Scenario 5: Agent loops indefinitely#

Symptom. A worker task has been running for forty-five minutes. LoopState.iterations keeps climbing. The logs show the same tool being called with slight variations — different filenames, different query strings, but the same tool with the same error class coming back.

Triage.

Check the iteration ceiling. run_loop in swarm/core/loop.py takes max_iterations with a default of 10. If a custom loop was written for this worker, check whether the ceiling was bumped to a high number "just for testing" and never lowered. Ten is a reasonable production default; fifty is not.
Check the tool-error ceiling. LoopState only tracks iterations and tool_calls_made — it does not track consecutive failures. A loop that keeps calling read_file("/path/that/does/not/exist") will happily iterate ten times without hitting any explicit failure. Wrap the loop state so you count consecutive errors and break early:

from dataclasses import dataclass, field
from swarm.core.loop import LoopState

@dataclass
class ErrorAwareLoopState(LoopState):
    consecutive_errors: int = 0
    max_consecutive_errors: int = 3
    last_error_signature: str = ""

    def record_tool_result(self, tool_name: str, result: str) -> None:
        signature = f"{tool_name}:{result[:80]}"
        if result.startswith("ERROR") or "error" in result.lower()[:20]:
            if signature == self.last_error_signature:
                self.consecutive_errors += 1
            else:
                self.consecutive_errors = 1
            self.last_error_signature = signature
        else:
            self.consecutive_errors = 0
            self.last_error_signature = ""

    @property
def should_break(self) -> bool:
        return self.consecutive_errors >= self.max_consecutive_errors

Check the system prompt. Agents loop because they do not know when to stop. A good system prompt has explicit termination rules: "If you cannot complete the task in three tool calls, return the partial result with an explanation." Without a stop rule the model will keep trying — and the loop's max_iterations is the only safety net.
Check the tool registry. A tool that returns a slightly different error every time is a honeypot for infinite loops. If read_file returns "file not found at /a/b/c" on one call and "cannot locate /a/b/c" on the next, the agent treats them as different problems and keeps trying. Normalize error messages in the tool implementation (swarm/tools/registry.py is where dispatch happens) so identical failures look identical.
Check network timeouts. A tool that calls out over the network without a timeout will hang for whatever the OS socket default is. The loop does not see a hang as a failure — it sees a long, successful call. Every network tool needs an explicit timeout, and the timeout should be shorter than the outer loop's overall deadline.

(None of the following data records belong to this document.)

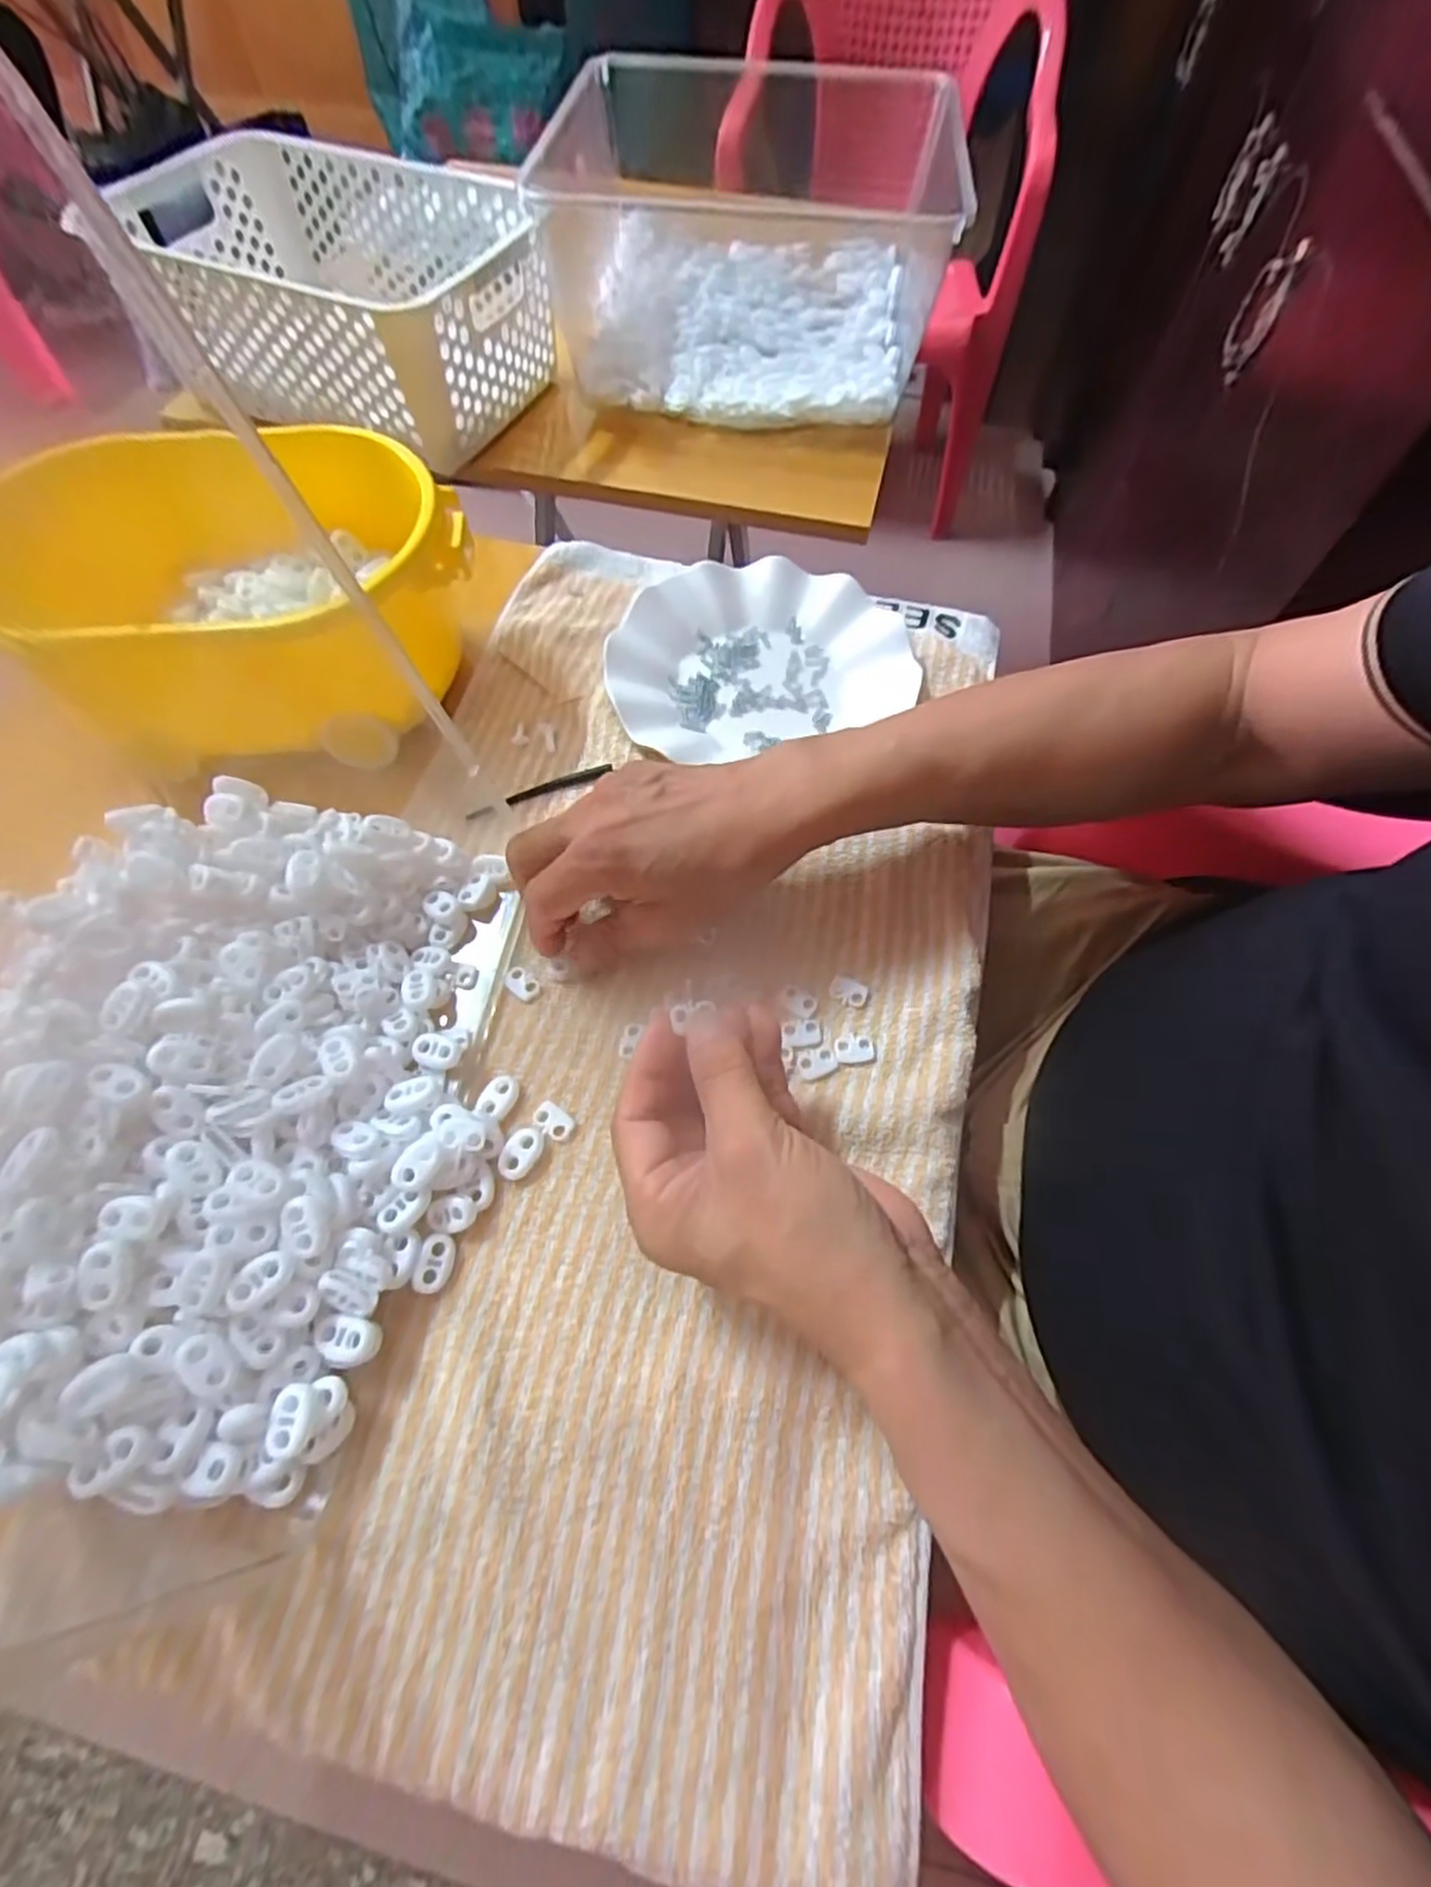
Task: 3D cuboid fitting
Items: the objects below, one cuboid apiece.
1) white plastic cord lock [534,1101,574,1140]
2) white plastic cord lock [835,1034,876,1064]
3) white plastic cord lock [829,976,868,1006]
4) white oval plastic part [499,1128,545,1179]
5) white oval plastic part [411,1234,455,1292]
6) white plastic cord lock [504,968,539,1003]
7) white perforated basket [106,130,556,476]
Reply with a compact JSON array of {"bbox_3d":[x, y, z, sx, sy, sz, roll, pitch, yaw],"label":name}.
[{"bbox_3d":[-0.073,0.080,0.320,0.018,0.004,0.012,36,68,17],"label":"white plastic cord lock"},{"bbox_3d":[0.066,0.050,0.337,0.019,0.004,0.014,-8,62,-5],"label":"white plastic cord lock"},{"bbox_3d":[0.066,0.023,0.350,0.018,0.004,0.012,19,64,10],"label":"white plastic cord lock"},{"bbox_3d":[-0.085,0.092,0.311,0.015,0.005,0.023,25,65,13],"label":"white oval plastic part"},{"bbox_3d":[-0.114,0.131,0.290,0.012,0.010,0.021,8,62,4],"label":"white oval plastic part"},{"bbox_3d":[-0.096,0.020,0.351,0.019,0.004,0.011,41,69,19],"label":"white plastic cord lock"},{"bbox_3d":[-0.285,-0.504,0.557,0.313,0.104,0.204,21,64,11],"label":"white perforated basket"}]

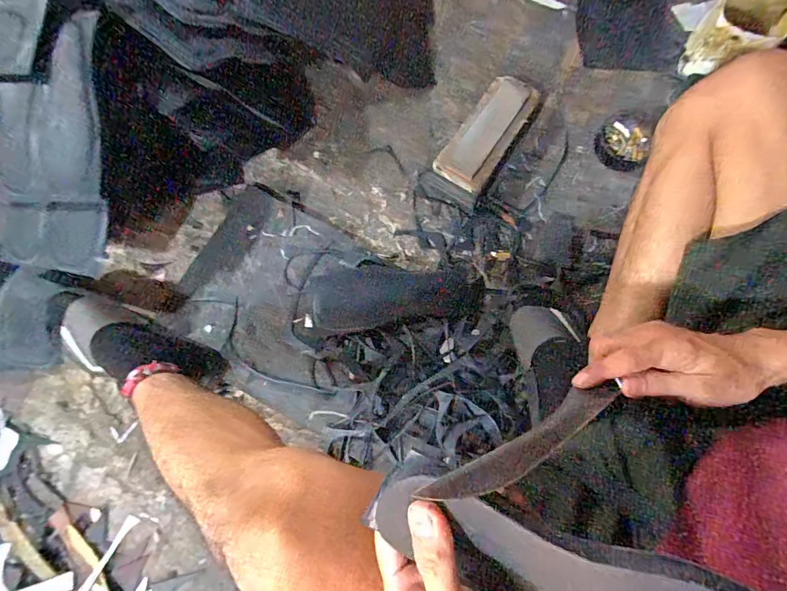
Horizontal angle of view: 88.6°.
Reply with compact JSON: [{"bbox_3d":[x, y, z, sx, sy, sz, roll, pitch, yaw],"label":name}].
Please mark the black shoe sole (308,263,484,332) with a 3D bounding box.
[{"bbox_3d":[0.005,-0.003,0.641,0.263,0.018,0.104,-5,73,-3],"label":"black shoe sole"}]

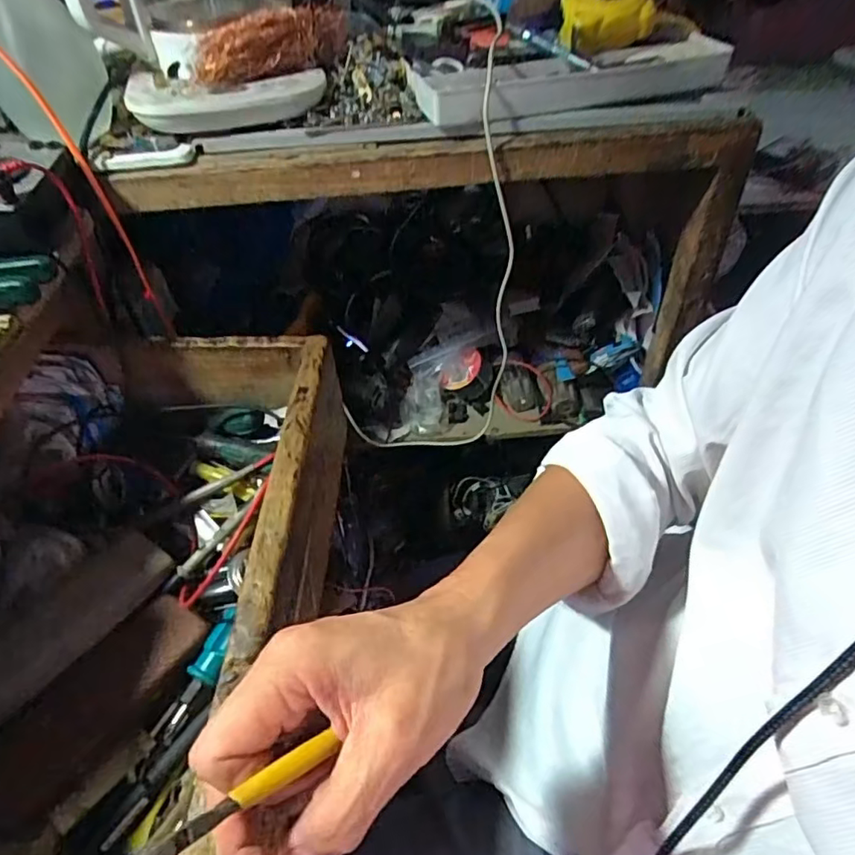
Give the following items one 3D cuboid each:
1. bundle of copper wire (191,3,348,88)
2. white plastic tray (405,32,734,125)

Prevention. Circuit-breaker pattern: kill the loop after K consecutive errors and after T seconds of wall-clock, whichever comes first. Add explicit termination rules to the system prompt ("If the task cannot be completed in N steps, return a partial result and stop."). Emit a worker_failed event from the break branch so the orchestrator can route the task elsewhere or escalate to a human.

Closing: triage checklist#

Bookmark this. When something breaks in production, read it before you open any code.

The checklist assumes you have observability wired up before the incident. If you do not, wire it up now. setup_telemetry() in swarm/observability/telemetry.py takes a service name and configures OpenTelemetry against either an OTLP endpoint (set OTEL_EXPORTER_OTLP_ENDPOINT) or a console exporter as a fallback. Every call_agent produces a gen_ai.* span via record_agent_span(), and every hook event produces a hook.{event} span. Trace IDs propagate through the hook bus via the _trace_id payload key, so cross-agent emissions share a trace.

Ship traces to a collector you can query. Grafana Tempo, Honeycomb, Datadog, Jaeger — any of them will let you filter by swarm.task_id and see the full fan-out of a single user request across orchestrator, workers, and hooks. Without that, you are reading audit lines with grep and hoping you picked the right timestamp window. With it, the five scenarios above become five saved queries.

The audit log, the cost log, and the trace exporter are cheap. Turn them on before you need them.